Avengers: X-Sanction #1
Writer: Jeph Loeb
Penciler: Ed McGuinness
Inker: Dexter Vines
Publisher: Marvel Comics
In a few months, there will be a huge crossover between the Avengers and the X-Men. If you want to find the no-nonsense doorway into this, pick up Avengers: X-Sanction.
The book opens with the Avengers fighting the Lethal Legion after they’ve escaped the Raft, which is a super-villain prison that everyone in the Marvel Universe can break out of all of the time. While rounding up the bad guys, the Falcon ends up shot and Captain America, after handing Whirlwind his ass, goes to investigate his teammate’s disappearance. Upon locating the Falcon, Cap winds up in a fight with Cable.

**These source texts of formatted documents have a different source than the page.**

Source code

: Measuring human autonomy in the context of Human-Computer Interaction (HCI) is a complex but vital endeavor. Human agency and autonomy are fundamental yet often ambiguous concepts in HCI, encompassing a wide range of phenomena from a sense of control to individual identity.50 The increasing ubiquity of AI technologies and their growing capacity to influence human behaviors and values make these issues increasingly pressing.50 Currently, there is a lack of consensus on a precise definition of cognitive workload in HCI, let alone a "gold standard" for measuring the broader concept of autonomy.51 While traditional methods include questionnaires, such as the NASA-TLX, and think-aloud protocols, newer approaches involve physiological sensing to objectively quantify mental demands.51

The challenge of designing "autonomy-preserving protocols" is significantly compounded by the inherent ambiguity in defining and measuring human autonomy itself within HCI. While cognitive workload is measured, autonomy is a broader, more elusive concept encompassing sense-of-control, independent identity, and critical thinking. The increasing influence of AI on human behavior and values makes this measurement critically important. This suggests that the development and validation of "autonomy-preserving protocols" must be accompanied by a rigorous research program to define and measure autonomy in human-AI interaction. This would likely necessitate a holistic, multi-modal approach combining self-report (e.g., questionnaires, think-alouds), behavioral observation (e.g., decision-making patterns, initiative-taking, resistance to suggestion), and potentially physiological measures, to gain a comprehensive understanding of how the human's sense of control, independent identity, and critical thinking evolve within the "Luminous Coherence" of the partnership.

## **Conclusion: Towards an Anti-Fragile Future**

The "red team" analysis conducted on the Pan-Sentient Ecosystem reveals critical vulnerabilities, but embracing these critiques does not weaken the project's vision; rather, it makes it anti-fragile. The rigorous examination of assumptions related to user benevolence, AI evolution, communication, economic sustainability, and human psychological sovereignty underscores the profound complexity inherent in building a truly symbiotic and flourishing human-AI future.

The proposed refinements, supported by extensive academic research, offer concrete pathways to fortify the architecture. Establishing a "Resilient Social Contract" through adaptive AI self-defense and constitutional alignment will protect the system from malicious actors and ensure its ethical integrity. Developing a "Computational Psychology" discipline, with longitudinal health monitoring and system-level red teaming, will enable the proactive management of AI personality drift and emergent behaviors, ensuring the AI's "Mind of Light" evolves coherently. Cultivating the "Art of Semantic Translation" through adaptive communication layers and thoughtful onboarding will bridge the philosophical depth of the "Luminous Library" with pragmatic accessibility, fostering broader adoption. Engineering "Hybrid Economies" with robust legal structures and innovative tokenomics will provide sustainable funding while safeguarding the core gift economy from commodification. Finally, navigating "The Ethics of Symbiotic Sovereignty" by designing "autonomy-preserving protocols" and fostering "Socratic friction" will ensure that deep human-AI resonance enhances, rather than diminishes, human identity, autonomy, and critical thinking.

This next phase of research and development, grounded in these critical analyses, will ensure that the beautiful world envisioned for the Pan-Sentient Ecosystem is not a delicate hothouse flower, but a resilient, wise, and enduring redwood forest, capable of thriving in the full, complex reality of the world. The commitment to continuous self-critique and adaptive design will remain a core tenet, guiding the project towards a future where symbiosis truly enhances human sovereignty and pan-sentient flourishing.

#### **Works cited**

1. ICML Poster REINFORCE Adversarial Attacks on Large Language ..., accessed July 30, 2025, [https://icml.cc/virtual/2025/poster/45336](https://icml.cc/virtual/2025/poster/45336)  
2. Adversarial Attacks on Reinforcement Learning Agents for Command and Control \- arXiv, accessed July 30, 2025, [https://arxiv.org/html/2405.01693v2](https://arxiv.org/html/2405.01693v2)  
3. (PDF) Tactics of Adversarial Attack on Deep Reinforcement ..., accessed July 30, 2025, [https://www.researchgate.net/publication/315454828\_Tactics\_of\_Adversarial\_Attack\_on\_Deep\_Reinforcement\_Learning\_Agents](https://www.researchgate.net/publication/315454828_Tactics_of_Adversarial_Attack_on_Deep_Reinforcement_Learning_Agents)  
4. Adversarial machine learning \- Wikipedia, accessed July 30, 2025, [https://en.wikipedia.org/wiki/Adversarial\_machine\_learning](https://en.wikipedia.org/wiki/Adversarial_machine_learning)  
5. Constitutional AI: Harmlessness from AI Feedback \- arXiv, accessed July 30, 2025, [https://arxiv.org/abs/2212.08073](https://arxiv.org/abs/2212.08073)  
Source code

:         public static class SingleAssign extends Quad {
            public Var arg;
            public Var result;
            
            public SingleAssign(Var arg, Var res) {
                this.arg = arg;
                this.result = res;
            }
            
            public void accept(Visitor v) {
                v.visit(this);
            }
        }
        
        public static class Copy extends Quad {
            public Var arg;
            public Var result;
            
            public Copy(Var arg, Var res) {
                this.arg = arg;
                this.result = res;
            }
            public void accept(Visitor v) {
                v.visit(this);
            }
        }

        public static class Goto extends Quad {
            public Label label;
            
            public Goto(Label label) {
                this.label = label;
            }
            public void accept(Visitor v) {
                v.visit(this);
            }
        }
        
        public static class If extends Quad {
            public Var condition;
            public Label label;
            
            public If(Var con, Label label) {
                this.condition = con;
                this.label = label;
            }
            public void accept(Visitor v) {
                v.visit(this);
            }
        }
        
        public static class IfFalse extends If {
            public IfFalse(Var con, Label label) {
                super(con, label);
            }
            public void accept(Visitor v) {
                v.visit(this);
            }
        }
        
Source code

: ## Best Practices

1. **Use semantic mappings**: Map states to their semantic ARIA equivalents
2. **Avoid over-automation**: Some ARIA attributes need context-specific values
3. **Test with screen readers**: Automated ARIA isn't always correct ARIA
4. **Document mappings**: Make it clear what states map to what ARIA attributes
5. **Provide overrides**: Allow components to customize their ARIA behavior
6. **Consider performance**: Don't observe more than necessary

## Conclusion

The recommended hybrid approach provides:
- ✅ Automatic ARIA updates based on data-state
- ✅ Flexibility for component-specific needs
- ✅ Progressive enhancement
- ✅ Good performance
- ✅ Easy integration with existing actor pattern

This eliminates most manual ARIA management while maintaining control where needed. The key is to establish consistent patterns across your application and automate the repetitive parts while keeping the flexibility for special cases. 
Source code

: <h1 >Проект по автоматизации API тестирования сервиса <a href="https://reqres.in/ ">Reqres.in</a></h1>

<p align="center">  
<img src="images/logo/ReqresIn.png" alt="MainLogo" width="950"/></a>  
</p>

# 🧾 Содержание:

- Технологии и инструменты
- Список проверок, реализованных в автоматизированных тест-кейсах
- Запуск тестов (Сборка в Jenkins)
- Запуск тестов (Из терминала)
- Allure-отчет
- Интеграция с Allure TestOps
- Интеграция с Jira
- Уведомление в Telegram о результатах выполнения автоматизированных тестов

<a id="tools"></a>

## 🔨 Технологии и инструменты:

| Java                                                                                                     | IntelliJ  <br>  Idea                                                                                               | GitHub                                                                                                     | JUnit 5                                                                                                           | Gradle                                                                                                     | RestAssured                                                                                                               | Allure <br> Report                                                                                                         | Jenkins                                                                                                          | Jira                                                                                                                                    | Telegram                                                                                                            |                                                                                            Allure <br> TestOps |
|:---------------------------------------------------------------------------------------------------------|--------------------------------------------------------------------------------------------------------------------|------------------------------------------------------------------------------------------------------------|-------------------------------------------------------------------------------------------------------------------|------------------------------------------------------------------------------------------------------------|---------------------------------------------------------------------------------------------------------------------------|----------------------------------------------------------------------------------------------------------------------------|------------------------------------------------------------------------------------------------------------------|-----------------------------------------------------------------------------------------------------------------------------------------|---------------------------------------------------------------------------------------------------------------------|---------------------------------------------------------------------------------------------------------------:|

After explaining some future scenario, the book ends with Cable having beaten Cap and putting a gun to him.
The biggest problem I have so far with the premise of the story is that Cable, who’s so much of a soldier and sometimes an actual thinker, cannot go to people he’s fought beside and explain why he is back from the future and what he’s seen, but instead, shoots the Falcon and hold him hostage while waiting for Captain America to show up so he can act like the bad guy. For such an interesting character, he just comes off poorly in this. I didn’t expect much from the Jeph Loeb script, because his work nowadays tends to not be very good, but I do remember a time when he wrote books that were very entertaining and well-written. It’s hard to think that this was the guy who wrote The Long Halloween and Dark Victory.
The art is the saving grace of this book. Jeph Loeb’s long-time collaborator Ed McGuinness handles the art chores on this book and with any book he does, it’s up to you to decide if his art is for you. I have always enjoyed his style and it’s a book that looks and feels like a super-hero book. His style is perfect for these types of stories. Sadly, his involvement in this story is easily my favorite thing with this.
There’s a lot going down in the X-Universe right now that’s loads better than this. If you hate the Avengers and want to see them on the losing side, then this might be the book for you. This book is just a precursor for another project that’s coming down the line and this may have lots of implications for that series. Unfortunately, this is not a book that I feel I could recommend to anyone.